Григорий резко поднялся, с удовольствием потянулся, предвкушая несколько часов в теплой постели, не качающейся на стыках рельсов, еще раз взглянул на Елагин остров и замер, затаив дыхание. Черная керосинка, пыхтя несовершенным двигателем, подбиралась к усадьбе со стороны реки, и направление движения не оставляло сомнений — еще несколько “па” вокруг сугробов, и она упрется в ту часть забора, за которым в нескольких шагах высится та самая башенка.
“Ехали медведи на велосипеде, а за ними кот задом наперед,”- шептал он за каким-то бесом пришедший на память стишок Чуковского, забыв всё на свете и с надеждой глядя на отрядную колонну, неторопливо приближающуюся к базе… “А за ними раки на хромой собаке. Волки на кобыле. Львы в автомобиле…” — продолжал Григорий считалочку, заметив кузявый автомобильчик, отчаянно борющийся со скользкой дорогой. Машинка пустила в небо сизую струю дыма, и Распутин перешёл с быстрой ходьбы на бег, понимая, что доберётся до усадьбы, когда авто благополучно протаранит забор… “На что они рассчитывают? В салон влезет 4 человека. Маловато для штурмовой группы…” Думал, а ноги несли всё быстрее и быстрее. Что-то зловещее чудилось в облике неуклюжего автотаракана, какая-то непонятная угроза… “Вдруг из подворотни страшный великан, рыжий и усатый Та-ра-кан!”

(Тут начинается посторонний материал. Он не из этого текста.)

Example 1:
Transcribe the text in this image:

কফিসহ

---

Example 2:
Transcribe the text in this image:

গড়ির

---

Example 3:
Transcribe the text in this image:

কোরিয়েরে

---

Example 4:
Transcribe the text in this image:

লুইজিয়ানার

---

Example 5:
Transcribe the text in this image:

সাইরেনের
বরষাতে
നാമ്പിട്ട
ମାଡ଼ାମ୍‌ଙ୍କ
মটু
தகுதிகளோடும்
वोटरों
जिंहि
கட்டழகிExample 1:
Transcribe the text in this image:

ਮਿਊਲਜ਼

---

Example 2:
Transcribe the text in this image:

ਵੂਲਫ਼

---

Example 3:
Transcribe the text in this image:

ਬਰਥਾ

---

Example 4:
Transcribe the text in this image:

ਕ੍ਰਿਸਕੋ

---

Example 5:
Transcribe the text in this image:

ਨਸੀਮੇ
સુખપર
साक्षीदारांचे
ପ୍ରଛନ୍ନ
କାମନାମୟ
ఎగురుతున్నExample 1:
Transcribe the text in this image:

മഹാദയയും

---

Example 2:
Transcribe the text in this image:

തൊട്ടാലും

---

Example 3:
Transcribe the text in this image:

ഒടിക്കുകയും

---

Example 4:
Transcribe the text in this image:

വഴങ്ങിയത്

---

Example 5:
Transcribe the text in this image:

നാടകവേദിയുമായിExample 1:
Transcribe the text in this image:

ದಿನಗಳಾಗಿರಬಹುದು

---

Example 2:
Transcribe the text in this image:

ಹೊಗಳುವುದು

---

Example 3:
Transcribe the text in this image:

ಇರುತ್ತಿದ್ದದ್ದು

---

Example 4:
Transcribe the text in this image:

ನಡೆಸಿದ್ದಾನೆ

С последними слова стишка, автомобиль с треском проломил дощатый забор и со звуком пробки, вылетевшей из бутылки с шампанским, впечатался в стену дома. С минуту ничего не происходило, и Распутин, преодолевший половину Невки, понадеялся, что красная лампочка тревоги, мигающая перед его внутренним оком, на этот раз работает вхолостую. Вдруг из машины как куль вывалился растрепанный, окровавленный паренек в студенческой шинели, неловко вскочил на ноги и бросился прочь от дома — прямо к Распутину.

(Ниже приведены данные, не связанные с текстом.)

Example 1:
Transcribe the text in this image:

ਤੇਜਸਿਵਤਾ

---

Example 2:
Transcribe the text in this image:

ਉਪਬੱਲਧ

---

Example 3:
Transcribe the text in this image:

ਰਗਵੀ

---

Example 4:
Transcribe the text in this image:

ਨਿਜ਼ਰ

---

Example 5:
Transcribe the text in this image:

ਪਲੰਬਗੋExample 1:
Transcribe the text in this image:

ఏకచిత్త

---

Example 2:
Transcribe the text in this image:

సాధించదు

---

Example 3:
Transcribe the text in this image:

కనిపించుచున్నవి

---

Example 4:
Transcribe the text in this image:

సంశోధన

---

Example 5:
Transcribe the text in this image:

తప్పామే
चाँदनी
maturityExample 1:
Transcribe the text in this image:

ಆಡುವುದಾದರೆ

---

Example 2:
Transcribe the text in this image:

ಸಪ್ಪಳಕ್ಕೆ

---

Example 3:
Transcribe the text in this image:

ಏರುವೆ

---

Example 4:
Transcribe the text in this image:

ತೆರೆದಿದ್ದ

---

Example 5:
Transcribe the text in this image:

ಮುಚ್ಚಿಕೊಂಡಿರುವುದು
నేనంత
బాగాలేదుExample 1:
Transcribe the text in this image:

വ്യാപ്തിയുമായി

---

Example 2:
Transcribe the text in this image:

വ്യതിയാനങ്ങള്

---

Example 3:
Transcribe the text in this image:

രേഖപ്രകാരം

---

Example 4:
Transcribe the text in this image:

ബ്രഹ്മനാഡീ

Они бежали навстречу друг другу, и по мере движения Григорий догадался, почему так торопится этот студент, и что должно произойти в ближайшие секунды.
— Не-е-е-ет! — закричал он изо всех сил, прибавляя ходу и молясь, чтобы предчувствие его обмануло. И словно отзываясь на его крик, автомобильчик на глазах начал превращаться в мультяшный трансформер. Сначала он поднялся на дыбы, распахнул двери и раскрыл капот-клюв, превращаясь в железную птицу, затем из всех щелочек полился нестерпимо яркий свет, и лёд под Григорием содрогнулся так, будто начался весенний паводок.
Белый дым, перевитый нитями недогоревшей взрывчатки, взметнулся в небо, поглотил всё здание целиком. Распутин не видел, как заваливается набок и рушится декоративный донжон, а весь дом проседает, хрустя сочленениями и стряхивая черепицу. Григорий орал так, что не слышал грохот взрыва, зато видел, как из стремительно набегающего сумрачного облака, обгоняя дым, вылетают автомобильные колёса, и одно из них, отскакивая ото льда, настигает студента, подкидывая бегущего в воздух, разворачивает, закручивает по часовой стрелке, не меняя направление, пролетает над головой Распутина, разбрызгивая ошмётки резины.